> **PROBLEM**:
The reply should be an exact transcription of every record.

--- GIVEN RECORDS Enclosed Below ---

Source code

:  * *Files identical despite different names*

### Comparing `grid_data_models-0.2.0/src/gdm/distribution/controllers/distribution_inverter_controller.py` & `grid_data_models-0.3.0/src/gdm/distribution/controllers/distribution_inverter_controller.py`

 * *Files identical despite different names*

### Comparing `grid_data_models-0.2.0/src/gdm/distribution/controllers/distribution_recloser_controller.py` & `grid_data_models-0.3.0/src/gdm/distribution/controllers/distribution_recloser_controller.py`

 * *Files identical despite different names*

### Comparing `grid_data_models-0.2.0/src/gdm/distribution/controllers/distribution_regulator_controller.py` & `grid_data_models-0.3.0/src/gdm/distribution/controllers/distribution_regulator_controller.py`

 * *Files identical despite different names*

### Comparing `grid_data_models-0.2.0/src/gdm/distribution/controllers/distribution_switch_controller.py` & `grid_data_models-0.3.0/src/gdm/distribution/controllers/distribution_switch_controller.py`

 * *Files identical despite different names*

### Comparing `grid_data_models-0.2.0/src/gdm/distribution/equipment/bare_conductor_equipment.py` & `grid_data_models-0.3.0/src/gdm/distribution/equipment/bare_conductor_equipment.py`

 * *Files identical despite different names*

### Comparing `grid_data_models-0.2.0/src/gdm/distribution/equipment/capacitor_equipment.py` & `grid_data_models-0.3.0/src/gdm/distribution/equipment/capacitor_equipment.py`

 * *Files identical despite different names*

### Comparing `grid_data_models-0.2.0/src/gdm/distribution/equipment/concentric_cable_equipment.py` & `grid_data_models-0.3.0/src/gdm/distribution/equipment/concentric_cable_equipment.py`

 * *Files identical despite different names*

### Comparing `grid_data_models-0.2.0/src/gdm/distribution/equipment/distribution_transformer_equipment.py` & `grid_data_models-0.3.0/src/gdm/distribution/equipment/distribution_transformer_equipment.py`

--- End of Enclosed GIVEN RECORDS ---

> **ANSWER TO THIS TASK**:
Source code

:  * *Files identical despite different names*

### Comparing `grid_data_models-0.2.0/src/gdm/distribution/controllers/distribution_inverter_controller.py` & `grid_data_models-0.3.0/src/gdm/distribution/controllers/distribution_inverter_controller.py`

 * *Files identical despite different names*

### Comparing `grid_data_models-0.2.0/src/gdm/distribution/controllers/distribution_recloser_controller.py` & `grid_data_models-0.3.0/src/gdm/distribution/controllers/distribution_recloser_controller.py`

 * *Files identical despite different names*

### Comparing `grid_data_models-0.2.0/src/gdm/distribution/controllers/distribution_regulator_controller.py` & `grid_data_models-0.3.0/src/gdm/distribution/controllers/distribution_regulator_controller.py`

 * *Files identical despite different names*

### Comparing `grid_data_models-0.2.0/src/gdm/distribution/controllers/distribution_switch_controller.py` & `grid_data_models-0.3.0/src/gdm/distribution/controllers/distribution_switch_controller.py`

 * *Files identical despite different names*

### Comparing `grid_data_models-0.2.0/src/gdm/distribution/equipment/bare_conductor_equipment.py` & `grid_data_models-0.3.0/src/gdm/distribution/equipment/bare_conductor_equipment.py`

 * *Files identical despite different names*

### Comparing `grid_data_models-0.2.0/src/gdm/distribution/equipment/capacitor_equipment.py` & `grid_data_models-0.3.0/src/gdm/distribution/equipment/capacitor_equipment.py`

 * *Files identical despite different names*

### Comparing `grid_data_models-0.2.0/src/gdm/distribution/equipment/concentric_cable_equipment.py` & `grid_data_models-0.3.0/src/gdm/distribution/equipment/concentric_cable_equipment.py`

 * *Files identical despite different names*

### Comparing `grid_data_models-0.2.0/src/gdm/distribution/equipment/distribution_transformer_equipment.py` & `grid_data_models-0.3.0/src/gdm/distribution/equipment/distribution_transformer_equipment.py`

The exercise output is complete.